また、指示する人と、指示される人の色分けが明確になります。
こういったヒエラルキーの中で、不満がたまりやすくなったり、情報が共有されにくい状況ができがちです。

ボトムアップ型組織が推奨される背景

ある外科チームの調査

チームが機能するとはどういうことか』という書籍の中で、いくつかの外科チームの調査が掲載されています。
今までは、胸を切り開いていた手術を、カテーテル手術に切り替えるという事例です。
想像の通り、開胸手術とカテーテル手術では同じ目的を持った手術とはいえ、やり方は全く異なります。
片やメスで胸を開くのに対し、片方は大腿部の血管から細いカテーテルを通して手術をする。

これにチャレンジしたいくつかの病院での結果を見ると、上手くいったチームと上手くいかなかったチームの差が明確に出たといいます。
上手くいったチームは、末端のスタッフが気づいたことを気軽に意見できる状況であり、そうでなかったチームは口をさしはさむ余地がなかったそうです。

この事が象徴するのは、未知の問題や困難が予想されるプロジェクトにおいては、末端とのコミュニケーションが重要と言えそうです。
残念ながら、ピラミッド型の組織では、この双方向のコミュニケーションが弱くなりがちなのです。

ちなみにこの調査結果で、典型的なピラミッド型組織の事例では、新しい術式を断念したそうです。
何か新しい事を行うときに、組織の形態で「可能」「不可能」の判断が分かれてしまうという意味でも、興味深い事例だと思います。

ボトムアップ型組織が歓迎される環境

経済が上を向いて動いているとき、ライバルより先を越すため迅速な判断が必要だったわけです。
そのためには、決定権者を明確にしたピラミッド型組織は大きな成果を上げたことでしょう。
しかし、現在は、先の読めない時代と言われています。
その時には、未知の問題や困難のみならず、そもそも到達すべき場所さえ見えにくくなっているといえるでしょう。
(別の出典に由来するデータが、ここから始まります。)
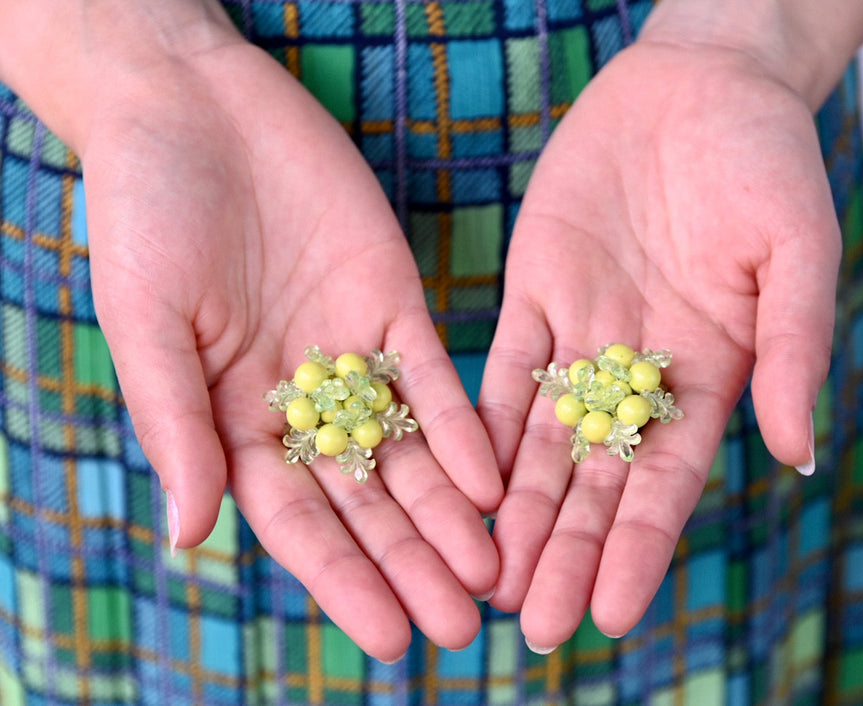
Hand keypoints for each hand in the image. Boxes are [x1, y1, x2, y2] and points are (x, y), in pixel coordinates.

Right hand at [80, 25, 501, 659]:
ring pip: (412, 452)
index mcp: (236, 420)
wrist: (194, 109)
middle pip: (368, 500)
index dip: (343, 580)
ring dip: (452, 513)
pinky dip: (461, 428)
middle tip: (463, 627)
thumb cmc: (144, 216)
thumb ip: (179, 426)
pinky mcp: (397, 302)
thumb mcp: (147, 325)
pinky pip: (434, 377)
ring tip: (494, 573)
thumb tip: (191, 537)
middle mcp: (305, 402)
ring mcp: (355, 355)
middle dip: (413, 562)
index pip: (298, 521)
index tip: (388, 636)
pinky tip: (493, 478)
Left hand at [480, 41, 839, 648]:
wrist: (700, 87)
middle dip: (564, 551)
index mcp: (709, 376)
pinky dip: (478, 427)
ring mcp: (581, 338)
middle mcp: (638, 374)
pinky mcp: (532, 295)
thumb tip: (796, 454)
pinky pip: (499, 371)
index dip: (639, 546)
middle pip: (594, 481)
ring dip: (513, 511)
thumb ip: (792, 352)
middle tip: (530, 626)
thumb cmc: (767, 164)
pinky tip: (457, 484)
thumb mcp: (796, 254)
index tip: (613, 613)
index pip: (668, 482)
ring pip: (539, 442)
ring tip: (485, 578)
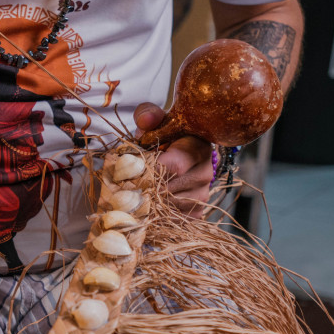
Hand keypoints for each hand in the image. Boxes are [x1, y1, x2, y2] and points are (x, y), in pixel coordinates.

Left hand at [134, 103, 213, 217]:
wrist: (177, 153)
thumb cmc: (164, 136)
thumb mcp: (156, 121)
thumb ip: (148, 116)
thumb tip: (146, 120)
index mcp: (198, 147)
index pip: (175, 165)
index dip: (150, 168)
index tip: (134, 167)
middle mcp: (205, 172)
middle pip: (167, 188)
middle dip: (144, 186)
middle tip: (128, 182)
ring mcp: (202, 194)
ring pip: (167, 205)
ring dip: (148, 201)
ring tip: (137, 190)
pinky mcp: (195, 212)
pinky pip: (171, 218)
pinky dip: (156, 213)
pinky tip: (148, 202)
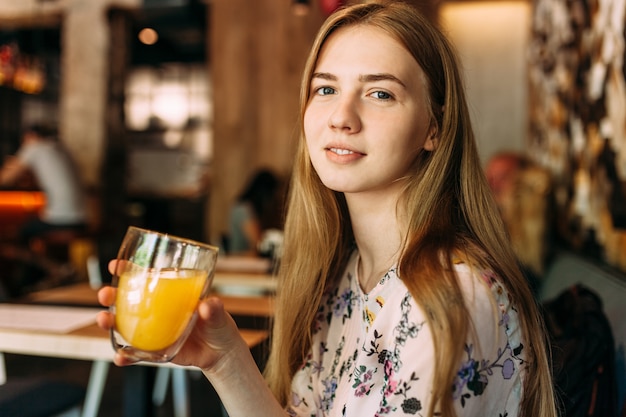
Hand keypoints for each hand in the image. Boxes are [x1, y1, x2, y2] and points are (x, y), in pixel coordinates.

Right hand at [95, 261, 245, 370]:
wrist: (220, 352)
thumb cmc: (218, 325)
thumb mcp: (218, 314)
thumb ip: (213, 309)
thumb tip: (207, 305)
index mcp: (169, 295)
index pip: (146, 278)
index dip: (128, 270)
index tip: (116, 265)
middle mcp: (156, 311)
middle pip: (126, 300)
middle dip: (110, 295)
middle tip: (105, 294)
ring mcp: (152, 330)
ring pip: (123, 324)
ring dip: (109, 321)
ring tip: (104, 320)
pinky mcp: (154, 350)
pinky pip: (135, 353)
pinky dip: (125, 356)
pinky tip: (120, 357)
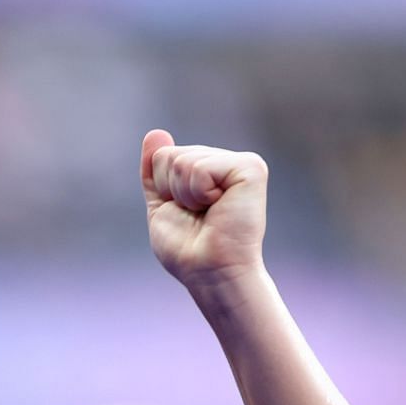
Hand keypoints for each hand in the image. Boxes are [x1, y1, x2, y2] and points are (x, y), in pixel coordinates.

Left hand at [140, 129, 267, 289]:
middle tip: (198, 216)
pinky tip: (218, 207)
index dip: (163, 189)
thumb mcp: (162, 206)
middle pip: (171, 155)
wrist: (210, 272)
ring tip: (208, 214)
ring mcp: (241, 162)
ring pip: (183, 161)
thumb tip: (155, 132)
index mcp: (207, 168)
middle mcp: (226, 161)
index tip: (186, 212)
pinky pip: (201, 168)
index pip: (163, 156)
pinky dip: (199, 194)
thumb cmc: (188, 249)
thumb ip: (155, 171)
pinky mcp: (250, 169)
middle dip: (173, 192)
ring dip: (186, 196)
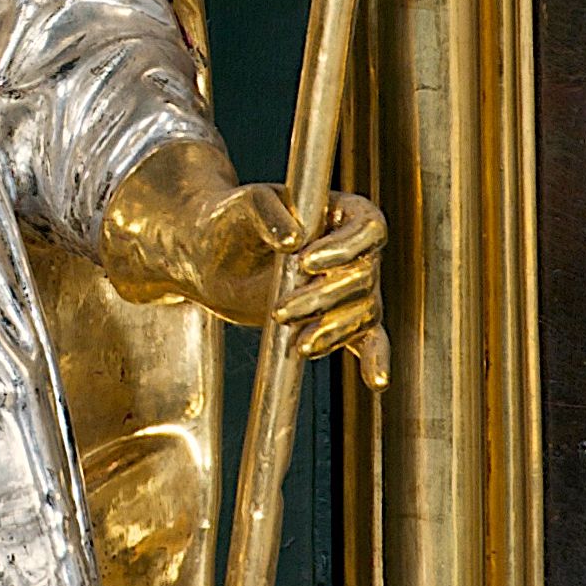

そんな時に、情報不足の状態で一人の人間が決断を下すピラミッド型組織は危険だと考えるのはもっともな話です。
逆に、ボトムアップ組織を形成することで、たくさんのセンサーと脳を持つ。
このセンサーと脳をフルで活用するために、ミーティングを行い、情報交換を行う。
これが今のゴールが見えにくい今だからこそ求められているマネジメント手法なのでしょう。

ところで、こんな言われ方をすることもあります。
「危ない会社は、会議が増える。」
これの意味するところは、恐らくピラミッド型の組織における考え方です。
逆にボトムアップ型の組織の場合は、会議こそがそれぞれ人員の情報・意見交換の場として重要なものとなってくるのでしょう。

ボトムアップ組織に逃げてはいけない

後継者特有の問題として

ここで、一つ、後継者固有の問題提起を行いたいと思います。
ボトムアップ組織は、今の時代には適合している可能性が高い。
じゃあ、当社もボトムアップ組織を作ろう。
私もそう考えたことがあります。

その時に気を付けたいのは、自身が決断することを避けるためにボトムアップ組織を作るのではないですよね?
という事です。

責任から逃れたいばかりに、ボトムアップ組織としてメンバーに決断させる。
こういった腰が引けた感覚を、社員は敏感に感じ取ります。

ボトムアップ組織を作ろう!
そう思ったときに、自分がわからないことを社員に丸投げする感覚がないか。
自問自答をする必要はあるかと思います。

極論に振れる必要はない

ボトムアップか、ピラミッドか。
これを二元論的に考える必要は全くないのではないかと思っています。
ピラミッド型の組織であったとしても、情報のやり取りがやりやすい雰囲気が保たれればそれはそれで問題はないわけです。
考え方としては、これまではピラミッド型(というか軍隊式)のマネジメントであったとすれば、まずは、意見を言いやすい空気を作る。
これは、メンバーの「安全を確保する」という事です。
何を言っても叱られないムード作り。
ここから始めるのが良いのではないでしょうか。

その芽を摘まないためには、先代の発言のコントロールは必要にはなってきます。
ですから、小規模のミーティングなどから始めていく事が流れとしては作りやすいのではないかと思います。

二つに一つを選択する必要はありません。
上手くグラデーションを創っていく事を考えると、ソフトランディングが行いやすいのではないでしょうか。